What the exercise asks:
Lay out the lines between the one holding "With the body" and the one holding "Answer: approximately 90°", inclusive, as a JSON list of strings with one string per line and blank lines omitted.

Entries provided START

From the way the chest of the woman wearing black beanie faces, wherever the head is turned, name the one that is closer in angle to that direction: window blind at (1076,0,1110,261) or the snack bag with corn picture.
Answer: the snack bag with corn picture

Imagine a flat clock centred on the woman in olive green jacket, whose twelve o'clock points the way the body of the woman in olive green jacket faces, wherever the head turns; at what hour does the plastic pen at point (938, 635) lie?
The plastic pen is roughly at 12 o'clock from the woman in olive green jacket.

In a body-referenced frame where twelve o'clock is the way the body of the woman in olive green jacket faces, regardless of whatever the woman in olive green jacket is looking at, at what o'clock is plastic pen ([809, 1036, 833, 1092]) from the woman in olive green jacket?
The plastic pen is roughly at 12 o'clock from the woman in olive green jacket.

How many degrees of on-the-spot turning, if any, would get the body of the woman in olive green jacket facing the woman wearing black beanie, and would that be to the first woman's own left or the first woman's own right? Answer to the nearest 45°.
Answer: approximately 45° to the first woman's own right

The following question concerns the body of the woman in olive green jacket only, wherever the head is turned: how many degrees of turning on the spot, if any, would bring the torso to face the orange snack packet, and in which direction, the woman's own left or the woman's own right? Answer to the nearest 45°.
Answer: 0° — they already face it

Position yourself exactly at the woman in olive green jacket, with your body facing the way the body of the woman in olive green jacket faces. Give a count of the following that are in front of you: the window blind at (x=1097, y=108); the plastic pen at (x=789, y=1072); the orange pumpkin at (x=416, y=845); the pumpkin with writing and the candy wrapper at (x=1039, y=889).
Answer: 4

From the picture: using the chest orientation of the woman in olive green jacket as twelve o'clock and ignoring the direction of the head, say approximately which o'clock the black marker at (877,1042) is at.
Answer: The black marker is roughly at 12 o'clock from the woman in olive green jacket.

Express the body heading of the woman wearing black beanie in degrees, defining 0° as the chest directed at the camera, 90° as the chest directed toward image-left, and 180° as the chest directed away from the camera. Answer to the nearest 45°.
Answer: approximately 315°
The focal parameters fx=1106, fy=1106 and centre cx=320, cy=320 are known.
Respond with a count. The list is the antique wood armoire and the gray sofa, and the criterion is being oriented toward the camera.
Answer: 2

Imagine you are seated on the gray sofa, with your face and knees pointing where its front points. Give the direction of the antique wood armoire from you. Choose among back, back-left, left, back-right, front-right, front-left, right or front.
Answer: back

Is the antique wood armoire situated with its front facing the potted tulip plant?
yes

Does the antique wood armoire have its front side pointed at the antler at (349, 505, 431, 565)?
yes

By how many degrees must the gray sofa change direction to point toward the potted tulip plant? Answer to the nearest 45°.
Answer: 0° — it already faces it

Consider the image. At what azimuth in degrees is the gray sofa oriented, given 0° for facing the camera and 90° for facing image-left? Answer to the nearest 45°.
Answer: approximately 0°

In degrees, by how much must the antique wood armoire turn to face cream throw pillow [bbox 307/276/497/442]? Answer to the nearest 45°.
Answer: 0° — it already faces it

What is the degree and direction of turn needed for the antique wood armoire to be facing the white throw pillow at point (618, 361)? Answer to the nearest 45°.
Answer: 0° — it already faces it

Entries provided END
Entries provided START

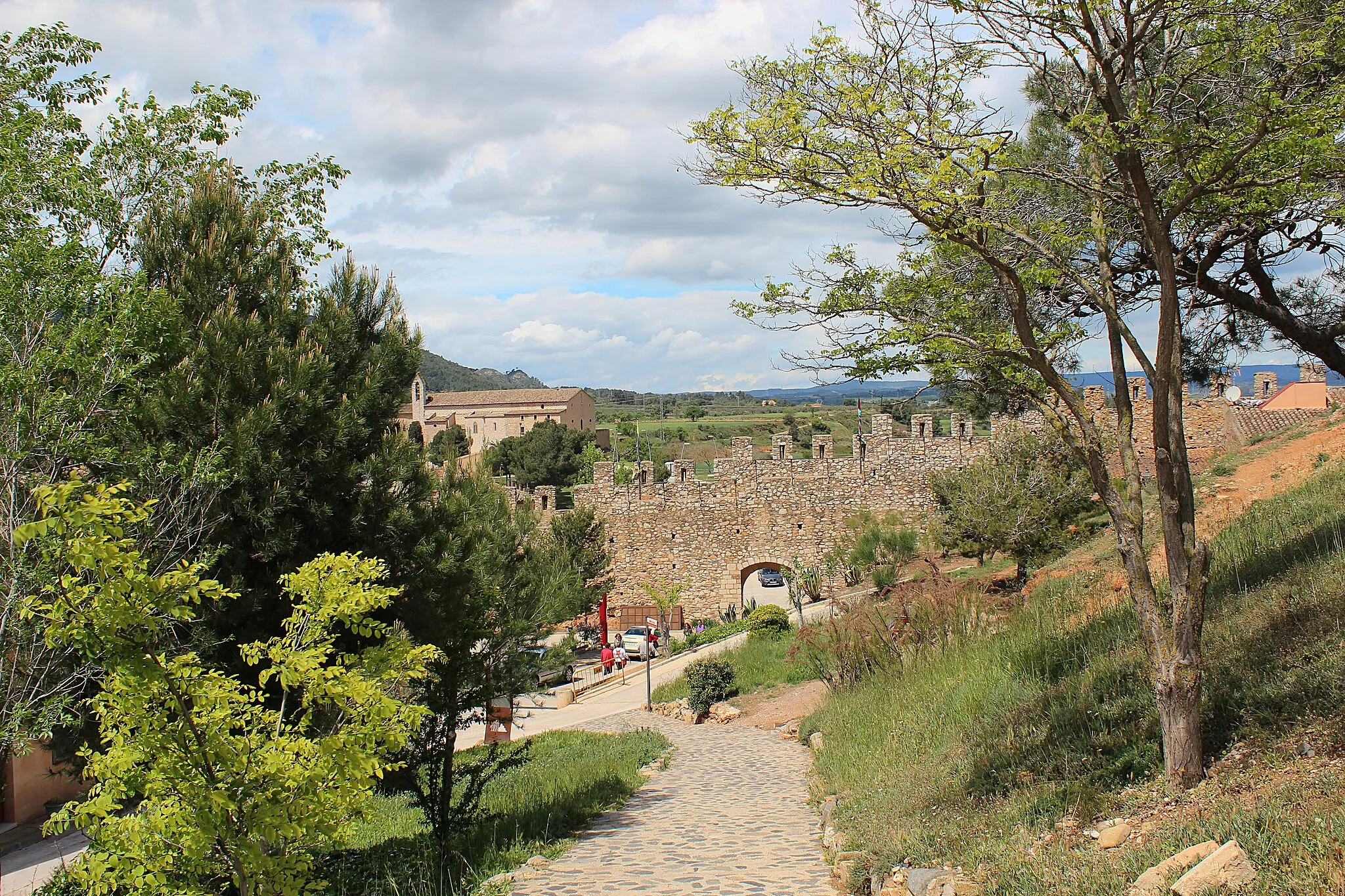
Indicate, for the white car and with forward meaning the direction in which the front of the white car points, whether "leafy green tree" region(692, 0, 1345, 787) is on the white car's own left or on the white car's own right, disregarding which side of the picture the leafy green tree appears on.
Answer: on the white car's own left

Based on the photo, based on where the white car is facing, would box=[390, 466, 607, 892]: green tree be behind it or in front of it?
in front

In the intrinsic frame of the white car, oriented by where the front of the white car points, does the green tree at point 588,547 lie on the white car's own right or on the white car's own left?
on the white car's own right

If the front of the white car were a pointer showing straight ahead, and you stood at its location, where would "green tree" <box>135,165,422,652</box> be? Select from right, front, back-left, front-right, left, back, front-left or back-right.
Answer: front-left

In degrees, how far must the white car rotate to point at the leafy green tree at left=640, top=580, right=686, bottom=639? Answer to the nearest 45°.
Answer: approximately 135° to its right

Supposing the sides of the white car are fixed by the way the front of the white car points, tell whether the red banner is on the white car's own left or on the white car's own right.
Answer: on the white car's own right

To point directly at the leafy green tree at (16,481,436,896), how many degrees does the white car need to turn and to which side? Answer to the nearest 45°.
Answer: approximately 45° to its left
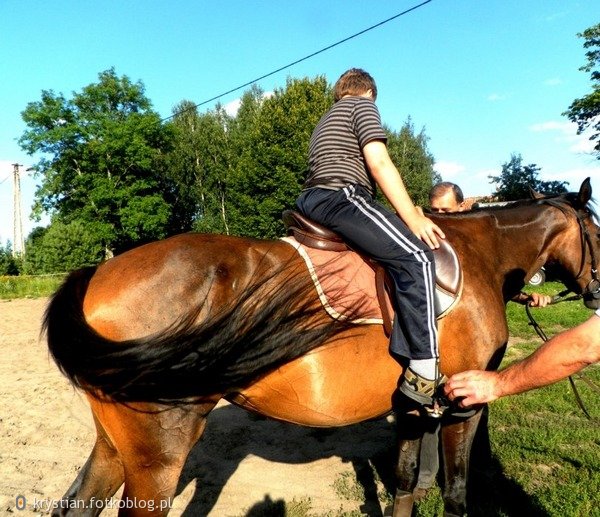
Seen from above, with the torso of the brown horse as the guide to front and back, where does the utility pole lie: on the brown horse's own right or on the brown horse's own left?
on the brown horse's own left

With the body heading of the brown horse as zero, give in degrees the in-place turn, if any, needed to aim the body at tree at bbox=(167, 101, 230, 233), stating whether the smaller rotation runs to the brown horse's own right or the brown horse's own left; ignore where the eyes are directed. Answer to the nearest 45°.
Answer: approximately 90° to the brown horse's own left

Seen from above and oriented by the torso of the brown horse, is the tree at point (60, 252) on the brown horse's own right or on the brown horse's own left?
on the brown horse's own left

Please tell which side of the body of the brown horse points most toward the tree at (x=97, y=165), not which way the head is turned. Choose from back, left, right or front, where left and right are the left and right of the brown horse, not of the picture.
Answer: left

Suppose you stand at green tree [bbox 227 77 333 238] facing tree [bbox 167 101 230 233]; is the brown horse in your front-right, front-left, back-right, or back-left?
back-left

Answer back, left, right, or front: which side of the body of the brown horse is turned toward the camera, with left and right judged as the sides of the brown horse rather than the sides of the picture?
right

Entries provided END

Output of the exercise:
[
  "With the body heading of the brown horse as zero, give in degrees the in-place turn, if any, needed to aim the body at tree at bbox=(167, 101, 230, 233), stating whether the smaller rotation runs to the brown horse's own right or the brown horse's own left; ignore where the eyes are directed. Answer to the nearest 45°.",
  "Answer: approximately 90° to the brown horse's own left"
]